The April 29, 1965, edition of the Messenger reported that Harry E. Hill, village president, had written a letter to Congressman O’Konski about the flooding and seeking federal aid for the wastewater treatment plant.
Flood waters flowed into the disposal plant and submerged all furnaces, motors, electrical equipment and anything else located there.
According to O’Konski’s letter back to Hill, “Before Federal funds can be made available to Wisconsin, requests for disaster funds must be approved by the President. Governor Knowles sent a request for Federal funds last Monday … After the Wisconsin Disaster Plan has been approved, advertisements will appear in the newspaper and on television stating the time and place of the meetings to explain the program, to explain the application forms and to help County, City and Village officials to fill them out.”
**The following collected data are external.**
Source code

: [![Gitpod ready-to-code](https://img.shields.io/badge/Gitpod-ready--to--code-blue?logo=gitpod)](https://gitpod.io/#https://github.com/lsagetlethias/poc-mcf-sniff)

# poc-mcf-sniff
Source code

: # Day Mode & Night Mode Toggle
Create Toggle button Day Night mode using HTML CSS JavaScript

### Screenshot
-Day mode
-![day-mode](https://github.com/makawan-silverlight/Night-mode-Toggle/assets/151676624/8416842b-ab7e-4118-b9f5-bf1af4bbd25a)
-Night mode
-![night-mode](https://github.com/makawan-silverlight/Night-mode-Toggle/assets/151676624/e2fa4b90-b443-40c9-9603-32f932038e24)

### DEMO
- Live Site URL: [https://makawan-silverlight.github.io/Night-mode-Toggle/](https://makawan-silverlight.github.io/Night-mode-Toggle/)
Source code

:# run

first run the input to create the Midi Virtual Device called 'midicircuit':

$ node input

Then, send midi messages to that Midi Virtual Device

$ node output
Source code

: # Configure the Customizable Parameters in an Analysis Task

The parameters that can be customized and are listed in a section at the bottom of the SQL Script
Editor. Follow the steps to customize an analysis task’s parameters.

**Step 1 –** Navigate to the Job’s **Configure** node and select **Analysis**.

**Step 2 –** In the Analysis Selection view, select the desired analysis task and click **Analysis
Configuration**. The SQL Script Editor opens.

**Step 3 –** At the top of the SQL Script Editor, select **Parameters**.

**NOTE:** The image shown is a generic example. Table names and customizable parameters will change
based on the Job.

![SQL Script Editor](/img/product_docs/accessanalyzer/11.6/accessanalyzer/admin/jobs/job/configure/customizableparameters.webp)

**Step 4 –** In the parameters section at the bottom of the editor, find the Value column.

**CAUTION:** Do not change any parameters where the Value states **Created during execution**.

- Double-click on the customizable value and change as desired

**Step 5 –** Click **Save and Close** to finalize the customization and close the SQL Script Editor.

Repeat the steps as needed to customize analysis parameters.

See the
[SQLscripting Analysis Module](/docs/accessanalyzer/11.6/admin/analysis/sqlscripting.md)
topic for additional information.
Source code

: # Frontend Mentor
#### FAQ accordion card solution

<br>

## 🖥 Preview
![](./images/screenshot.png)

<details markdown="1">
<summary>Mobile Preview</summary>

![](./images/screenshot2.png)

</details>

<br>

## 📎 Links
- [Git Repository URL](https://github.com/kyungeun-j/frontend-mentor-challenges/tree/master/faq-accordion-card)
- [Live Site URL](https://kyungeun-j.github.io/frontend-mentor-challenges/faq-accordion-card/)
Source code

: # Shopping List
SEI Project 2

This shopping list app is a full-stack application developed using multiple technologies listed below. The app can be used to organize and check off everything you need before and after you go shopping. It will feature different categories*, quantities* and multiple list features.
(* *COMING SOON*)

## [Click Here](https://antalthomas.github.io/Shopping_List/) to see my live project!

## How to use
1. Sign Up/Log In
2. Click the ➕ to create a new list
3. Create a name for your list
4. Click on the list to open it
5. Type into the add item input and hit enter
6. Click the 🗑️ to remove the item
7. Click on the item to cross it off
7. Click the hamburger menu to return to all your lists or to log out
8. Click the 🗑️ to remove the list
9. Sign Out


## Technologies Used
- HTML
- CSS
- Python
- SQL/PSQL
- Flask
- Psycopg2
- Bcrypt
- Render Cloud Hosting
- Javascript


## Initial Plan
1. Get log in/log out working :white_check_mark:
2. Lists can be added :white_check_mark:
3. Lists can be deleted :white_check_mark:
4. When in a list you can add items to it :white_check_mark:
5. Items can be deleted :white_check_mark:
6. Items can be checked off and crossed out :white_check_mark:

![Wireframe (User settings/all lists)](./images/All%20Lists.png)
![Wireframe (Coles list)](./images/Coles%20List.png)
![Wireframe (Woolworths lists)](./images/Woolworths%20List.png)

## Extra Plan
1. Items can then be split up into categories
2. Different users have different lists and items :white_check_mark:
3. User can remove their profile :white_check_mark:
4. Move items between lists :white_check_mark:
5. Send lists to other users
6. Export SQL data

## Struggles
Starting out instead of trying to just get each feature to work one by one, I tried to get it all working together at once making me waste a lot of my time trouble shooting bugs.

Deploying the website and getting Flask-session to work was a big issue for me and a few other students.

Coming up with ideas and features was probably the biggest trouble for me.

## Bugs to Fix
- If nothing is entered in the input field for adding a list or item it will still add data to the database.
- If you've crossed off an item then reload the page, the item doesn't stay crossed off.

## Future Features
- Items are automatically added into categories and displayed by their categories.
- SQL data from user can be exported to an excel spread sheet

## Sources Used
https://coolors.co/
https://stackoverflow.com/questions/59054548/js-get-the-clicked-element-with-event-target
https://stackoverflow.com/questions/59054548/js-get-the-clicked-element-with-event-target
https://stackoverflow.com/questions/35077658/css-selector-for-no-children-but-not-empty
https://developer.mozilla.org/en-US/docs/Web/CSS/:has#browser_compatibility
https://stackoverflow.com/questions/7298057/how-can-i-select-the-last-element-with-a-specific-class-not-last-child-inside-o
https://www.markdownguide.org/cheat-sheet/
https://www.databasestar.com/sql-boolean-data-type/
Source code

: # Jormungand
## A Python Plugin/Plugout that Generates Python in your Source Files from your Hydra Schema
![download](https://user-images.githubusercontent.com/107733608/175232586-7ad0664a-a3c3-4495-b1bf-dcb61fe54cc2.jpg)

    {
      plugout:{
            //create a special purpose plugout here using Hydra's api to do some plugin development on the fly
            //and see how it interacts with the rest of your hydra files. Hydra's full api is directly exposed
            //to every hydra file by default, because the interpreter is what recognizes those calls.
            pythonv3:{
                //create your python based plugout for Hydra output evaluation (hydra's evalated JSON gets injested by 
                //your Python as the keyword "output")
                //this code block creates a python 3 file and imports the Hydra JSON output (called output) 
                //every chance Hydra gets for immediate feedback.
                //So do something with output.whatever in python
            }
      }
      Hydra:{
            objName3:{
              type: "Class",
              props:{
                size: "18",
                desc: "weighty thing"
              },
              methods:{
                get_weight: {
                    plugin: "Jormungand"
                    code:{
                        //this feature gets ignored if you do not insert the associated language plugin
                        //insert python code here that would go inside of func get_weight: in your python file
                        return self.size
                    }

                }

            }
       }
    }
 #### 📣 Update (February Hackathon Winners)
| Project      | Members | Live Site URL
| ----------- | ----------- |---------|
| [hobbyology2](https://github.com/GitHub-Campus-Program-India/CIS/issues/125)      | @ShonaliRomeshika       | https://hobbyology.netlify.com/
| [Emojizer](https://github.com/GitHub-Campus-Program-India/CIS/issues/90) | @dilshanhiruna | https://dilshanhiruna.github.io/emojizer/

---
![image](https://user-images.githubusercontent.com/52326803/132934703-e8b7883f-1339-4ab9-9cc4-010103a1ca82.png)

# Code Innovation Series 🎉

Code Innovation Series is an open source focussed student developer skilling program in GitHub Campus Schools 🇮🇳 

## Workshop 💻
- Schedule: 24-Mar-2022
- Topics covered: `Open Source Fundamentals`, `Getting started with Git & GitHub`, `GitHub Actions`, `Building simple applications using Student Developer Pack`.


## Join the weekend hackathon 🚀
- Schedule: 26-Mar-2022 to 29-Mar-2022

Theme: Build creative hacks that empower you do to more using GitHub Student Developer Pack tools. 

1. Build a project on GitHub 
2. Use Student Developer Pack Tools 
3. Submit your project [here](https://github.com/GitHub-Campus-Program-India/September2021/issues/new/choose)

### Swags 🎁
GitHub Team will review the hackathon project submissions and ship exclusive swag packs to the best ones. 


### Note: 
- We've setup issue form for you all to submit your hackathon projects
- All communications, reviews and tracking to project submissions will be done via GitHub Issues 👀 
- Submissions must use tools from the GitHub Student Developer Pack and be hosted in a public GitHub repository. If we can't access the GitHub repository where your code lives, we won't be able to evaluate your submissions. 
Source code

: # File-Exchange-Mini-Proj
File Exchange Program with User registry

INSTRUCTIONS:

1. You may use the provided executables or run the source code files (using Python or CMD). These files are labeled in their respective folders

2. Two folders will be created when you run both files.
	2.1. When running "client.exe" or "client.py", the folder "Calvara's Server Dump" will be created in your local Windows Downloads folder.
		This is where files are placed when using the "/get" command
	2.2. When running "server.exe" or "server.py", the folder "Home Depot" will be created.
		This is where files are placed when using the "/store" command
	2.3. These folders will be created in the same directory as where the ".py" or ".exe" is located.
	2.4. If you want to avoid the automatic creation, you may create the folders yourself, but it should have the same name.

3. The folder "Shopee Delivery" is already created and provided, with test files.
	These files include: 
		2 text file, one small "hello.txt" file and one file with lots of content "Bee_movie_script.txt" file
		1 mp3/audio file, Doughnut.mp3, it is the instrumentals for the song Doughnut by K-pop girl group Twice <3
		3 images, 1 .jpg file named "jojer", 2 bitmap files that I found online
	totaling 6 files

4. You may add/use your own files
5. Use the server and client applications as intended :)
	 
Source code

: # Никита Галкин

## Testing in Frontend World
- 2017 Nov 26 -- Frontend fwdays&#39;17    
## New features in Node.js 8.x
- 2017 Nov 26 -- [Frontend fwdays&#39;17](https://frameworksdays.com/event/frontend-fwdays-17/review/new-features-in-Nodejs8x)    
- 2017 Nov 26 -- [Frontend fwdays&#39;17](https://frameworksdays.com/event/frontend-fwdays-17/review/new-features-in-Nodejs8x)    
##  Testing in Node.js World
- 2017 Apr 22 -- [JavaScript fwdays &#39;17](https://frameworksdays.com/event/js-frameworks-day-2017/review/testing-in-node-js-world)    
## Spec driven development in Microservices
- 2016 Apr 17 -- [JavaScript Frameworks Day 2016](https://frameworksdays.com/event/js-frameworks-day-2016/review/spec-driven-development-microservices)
The next edition of the Messenger reported that Harry Hill, Charles Swartz, Harold Holman and Noel Hilson attended the flood disaster meeting in LaCrosse on April 29.
Snow and frost
The June 3, 1965, edition of the Messenger reports snow and frost:
“With cold northwest winds prevailing from Wednesday until Saturday, natives were not the least surprised on Thursday and Friday to see flakes of snow making their way earthward. Rumors were around that one more snowfall was to be expected this spring, so maybe the new flakes that did arrive can be considered the final snow for this spring.
“On Saturday morning, May 29, a rather heavy frost covered the ground, and many vegetable plans and berry blossoms were damaged.”